▶ DIRECTIONS FOR THIS TASK:
Find the lines of data that contain the string "translate", then list them.

--

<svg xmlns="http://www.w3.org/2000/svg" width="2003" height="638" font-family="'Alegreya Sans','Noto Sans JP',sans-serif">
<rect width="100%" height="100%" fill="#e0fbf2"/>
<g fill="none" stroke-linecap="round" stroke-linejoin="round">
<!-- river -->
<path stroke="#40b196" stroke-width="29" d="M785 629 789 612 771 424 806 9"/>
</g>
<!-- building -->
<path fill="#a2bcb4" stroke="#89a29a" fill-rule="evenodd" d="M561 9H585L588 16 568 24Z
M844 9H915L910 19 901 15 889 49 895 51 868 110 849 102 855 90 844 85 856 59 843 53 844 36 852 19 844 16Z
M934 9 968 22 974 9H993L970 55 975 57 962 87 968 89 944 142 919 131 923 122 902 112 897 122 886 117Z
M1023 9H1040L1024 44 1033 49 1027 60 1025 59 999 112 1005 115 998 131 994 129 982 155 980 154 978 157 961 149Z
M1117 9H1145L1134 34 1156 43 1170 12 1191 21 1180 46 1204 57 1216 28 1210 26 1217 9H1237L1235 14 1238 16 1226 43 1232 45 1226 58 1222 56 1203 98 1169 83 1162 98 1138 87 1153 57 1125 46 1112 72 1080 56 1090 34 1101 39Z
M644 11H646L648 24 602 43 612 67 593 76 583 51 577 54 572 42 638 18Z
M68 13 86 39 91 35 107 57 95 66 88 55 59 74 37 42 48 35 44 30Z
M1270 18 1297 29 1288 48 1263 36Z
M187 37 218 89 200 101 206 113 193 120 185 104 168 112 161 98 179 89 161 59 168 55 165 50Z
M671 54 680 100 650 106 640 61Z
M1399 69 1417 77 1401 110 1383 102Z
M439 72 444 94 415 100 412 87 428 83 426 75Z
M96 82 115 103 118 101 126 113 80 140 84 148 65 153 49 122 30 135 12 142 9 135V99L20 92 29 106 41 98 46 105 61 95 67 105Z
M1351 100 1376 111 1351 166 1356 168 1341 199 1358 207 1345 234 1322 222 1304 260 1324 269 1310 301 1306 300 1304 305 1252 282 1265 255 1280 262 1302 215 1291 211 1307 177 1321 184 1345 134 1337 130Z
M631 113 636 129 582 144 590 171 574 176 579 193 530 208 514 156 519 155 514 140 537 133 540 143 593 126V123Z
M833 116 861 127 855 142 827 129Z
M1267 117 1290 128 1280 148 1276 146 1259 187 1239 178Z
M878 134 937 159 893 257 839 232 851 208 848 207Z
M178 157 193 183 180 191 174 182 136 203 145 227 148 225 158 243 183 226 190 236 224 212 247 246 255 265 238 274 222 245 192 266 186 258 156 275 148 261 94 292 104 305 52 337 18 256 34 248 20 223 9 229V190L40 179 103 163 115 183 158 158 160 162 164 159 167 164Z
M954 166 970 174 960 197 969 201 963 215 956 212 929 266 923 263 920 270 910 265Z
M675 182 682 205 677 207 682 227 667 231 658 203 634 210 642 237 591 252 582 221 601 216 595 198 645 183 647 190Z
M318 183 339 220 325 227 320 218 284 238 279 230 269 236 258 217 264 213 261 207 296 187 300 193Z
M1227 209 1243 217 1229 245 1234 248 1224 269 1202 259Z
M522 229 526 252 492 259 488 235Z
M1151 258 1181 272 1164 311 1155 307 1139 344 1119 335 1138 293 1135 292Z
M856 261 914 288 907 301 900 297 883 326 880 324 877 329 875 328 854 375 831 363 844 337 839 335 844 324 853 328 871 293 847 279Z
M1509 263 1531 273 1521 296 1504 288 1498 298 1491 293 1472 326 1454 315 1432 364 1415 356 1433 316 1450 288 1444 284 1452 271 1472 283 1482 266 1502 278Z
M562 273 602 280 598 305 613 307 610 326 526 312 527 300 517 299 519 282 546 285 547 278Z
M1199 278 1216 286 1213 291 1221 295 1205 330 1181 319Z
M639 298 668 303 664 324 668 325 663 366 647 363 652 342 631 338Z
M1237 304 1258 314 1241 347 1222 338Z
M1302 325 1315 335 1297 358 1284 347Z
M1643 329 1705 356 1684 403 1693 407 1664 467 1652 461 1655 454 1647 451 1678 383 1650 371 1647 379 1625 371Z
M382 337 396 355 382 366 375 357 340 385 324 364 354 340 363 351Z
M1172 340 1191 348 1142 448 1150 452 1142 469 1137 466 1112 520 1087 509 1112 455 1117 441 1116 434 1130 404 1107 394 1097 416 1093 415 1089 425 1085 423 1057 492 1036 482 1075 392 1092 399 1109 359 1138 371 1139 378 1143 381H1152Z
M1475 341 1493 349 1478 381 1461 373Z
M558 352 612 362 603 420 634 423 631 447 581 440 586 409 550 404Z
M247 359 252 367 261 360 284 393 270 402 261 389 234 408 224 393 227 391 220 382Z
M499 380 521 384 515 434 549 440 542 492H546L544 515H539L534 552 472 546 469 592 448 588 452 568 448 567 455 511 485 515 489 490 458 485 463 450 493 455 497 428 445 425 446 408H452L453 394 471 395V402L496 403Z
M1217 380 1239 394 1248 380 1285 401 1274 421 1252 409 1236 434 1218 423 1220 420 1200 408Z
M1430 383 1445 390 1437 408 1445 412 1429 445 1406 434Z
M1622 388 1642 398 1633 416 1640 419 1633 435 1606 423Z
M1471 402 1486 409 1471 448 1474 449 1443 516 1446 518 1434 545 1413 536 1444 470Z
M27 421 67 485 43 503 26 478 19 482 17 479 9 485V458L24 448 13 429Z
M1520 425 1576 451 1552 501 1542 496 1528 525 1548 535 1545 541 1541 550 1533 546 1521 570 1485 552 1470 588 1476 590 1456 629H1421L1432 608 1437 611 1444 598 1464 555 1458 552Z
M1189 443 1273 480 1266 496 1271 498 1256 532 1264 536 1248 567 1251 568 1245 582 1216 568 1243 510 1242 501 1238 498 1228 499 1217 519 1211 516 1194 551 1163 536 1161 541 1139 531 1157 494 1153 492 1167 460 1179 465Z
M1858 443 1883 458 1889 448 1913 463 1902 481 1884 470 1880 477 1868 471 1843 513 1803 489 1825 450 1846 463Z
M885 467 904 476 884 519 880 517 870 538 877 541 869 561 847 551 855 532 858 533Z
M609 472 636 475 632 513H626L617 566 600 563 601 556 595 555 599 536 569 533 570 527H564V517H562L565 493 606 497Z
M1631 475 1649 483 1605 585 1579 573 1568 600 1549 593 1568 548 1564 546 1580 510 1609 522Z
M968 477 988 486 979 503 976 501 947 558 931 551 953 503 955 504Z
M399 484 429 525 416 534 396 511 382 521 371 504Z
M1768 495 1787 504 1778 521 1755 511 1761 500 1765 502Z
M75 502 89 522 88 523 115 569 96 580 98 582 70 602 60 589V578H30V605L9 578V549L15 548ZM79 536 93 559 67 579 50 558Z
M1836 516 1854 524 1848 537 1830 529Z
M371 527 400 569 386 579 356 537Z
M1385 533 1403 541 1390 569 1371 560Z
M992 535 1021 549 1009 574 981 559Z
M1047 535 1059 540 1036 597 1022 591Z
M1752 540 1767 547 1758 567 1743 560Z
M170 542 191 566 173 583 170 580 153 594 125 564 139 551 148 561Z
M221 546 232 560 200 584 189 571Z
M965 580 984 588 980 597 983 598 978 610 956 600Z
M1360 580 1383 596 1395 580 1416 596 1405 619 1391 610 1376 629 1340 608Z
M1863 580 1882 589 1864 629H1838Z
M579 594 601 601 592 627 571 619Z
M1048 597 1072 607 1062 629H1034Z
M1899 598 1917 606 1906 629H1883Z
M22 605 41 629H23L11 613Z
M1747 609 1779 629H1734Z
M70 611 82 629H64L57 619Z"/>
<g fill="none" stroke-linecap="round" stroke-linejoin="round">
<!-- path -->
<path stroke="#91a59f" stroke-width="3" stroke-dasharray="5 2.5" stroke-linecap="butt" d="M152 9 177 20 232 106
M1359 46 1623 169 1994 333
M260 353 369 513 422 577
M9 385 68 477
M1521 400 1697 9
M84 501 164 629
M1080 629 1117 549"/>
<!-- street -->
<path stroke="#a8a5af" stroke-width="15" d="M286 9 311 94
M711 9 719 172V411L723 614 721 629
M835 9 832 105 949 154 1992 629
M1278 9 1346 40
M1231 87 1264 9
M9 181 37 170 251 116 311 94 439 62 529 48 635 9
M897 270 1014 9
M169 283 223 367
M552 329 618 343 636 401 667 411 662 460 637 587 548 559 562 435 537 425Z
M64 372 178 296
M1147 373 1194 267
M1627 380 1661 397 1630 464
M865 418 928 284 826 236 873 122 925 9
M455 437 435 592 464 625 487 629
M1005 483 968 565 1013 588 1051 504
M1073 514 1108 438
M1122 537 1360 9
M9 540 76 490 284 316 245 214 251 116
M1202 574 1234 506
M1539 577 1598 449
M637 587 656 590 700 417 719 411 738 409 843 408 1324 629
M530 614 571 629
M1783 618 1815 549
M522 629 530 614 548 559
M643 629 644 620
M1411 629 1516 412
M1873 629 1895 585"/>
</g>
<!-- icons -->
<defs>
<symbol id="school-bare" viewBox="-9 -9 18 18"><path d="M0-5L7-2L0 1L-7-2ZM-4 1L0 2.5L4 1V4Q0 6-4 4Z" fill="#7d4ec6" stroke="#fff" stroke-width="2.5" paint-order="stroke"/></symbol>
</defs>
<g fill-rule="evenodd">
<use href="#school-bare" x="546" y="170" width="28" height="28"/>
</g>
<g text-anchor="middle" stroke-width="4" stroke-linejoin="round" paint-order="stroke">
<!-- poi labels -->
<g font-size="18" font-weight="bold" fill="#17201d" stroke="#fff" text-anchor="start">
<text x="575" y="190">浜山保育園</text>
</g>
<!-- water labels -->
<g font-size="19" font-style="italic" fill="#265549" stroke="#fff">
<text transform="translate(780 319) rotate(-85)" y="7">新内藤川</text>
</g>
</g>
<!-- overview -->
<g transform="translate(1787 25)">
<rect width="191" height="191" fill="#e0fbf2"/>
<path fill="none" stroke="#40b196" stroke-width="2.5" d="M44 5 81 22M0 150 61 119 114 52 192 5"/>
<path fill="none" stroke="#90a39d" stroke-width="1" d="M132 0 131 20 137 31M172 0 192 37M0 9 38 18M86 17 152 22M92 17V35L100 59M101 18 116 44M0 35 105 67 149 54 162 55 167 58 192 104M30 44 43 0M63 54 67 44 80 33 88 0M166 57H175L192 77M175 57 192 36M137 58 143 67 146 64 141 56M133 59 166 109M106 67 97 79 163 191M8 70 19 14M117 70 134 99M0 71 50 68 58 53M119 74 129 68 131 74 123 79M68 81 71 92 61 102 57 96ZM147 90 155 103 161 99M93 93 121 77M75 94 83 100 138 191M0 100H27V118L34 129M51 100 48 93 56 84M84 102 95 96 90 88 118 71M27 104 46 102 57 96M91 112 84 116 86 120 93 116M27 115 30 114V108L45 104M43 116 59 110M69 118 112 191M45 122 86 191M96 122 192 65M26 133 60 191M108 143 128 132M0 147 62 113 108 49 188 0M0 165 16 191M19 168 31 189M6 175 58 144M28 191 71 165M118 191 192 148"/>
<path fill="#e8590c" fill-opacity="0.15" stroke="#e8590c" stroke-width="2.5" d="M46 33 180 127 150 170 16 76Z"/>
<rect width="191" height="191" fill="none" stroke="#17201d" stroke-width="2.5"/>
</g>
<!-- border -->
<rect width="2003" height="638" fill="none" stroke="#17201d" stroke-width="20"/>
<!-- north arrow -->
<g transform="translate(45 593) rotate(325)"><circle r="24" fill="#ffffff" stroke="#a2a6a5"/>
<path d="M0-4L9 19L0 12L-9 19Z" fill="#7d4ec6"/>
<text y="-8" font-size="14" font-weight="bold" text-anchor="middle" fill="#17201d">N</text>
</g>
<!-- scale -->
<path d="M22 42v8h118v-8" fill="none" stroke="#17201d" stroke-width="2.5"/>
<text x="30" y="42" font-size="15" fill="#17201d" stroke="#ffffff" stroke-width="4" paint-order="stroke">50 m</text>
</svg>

--

▶ EXPECTED ANSWER:
<text transform="translate(780 319) rotate(-85)" y="7">新内藤川</text>
<g transform="translate(1787 25)">
<g transform="translate(45 593) rotate(325)"><circle r="24" fill="#ffffff" stroke="#a2a6a5"/>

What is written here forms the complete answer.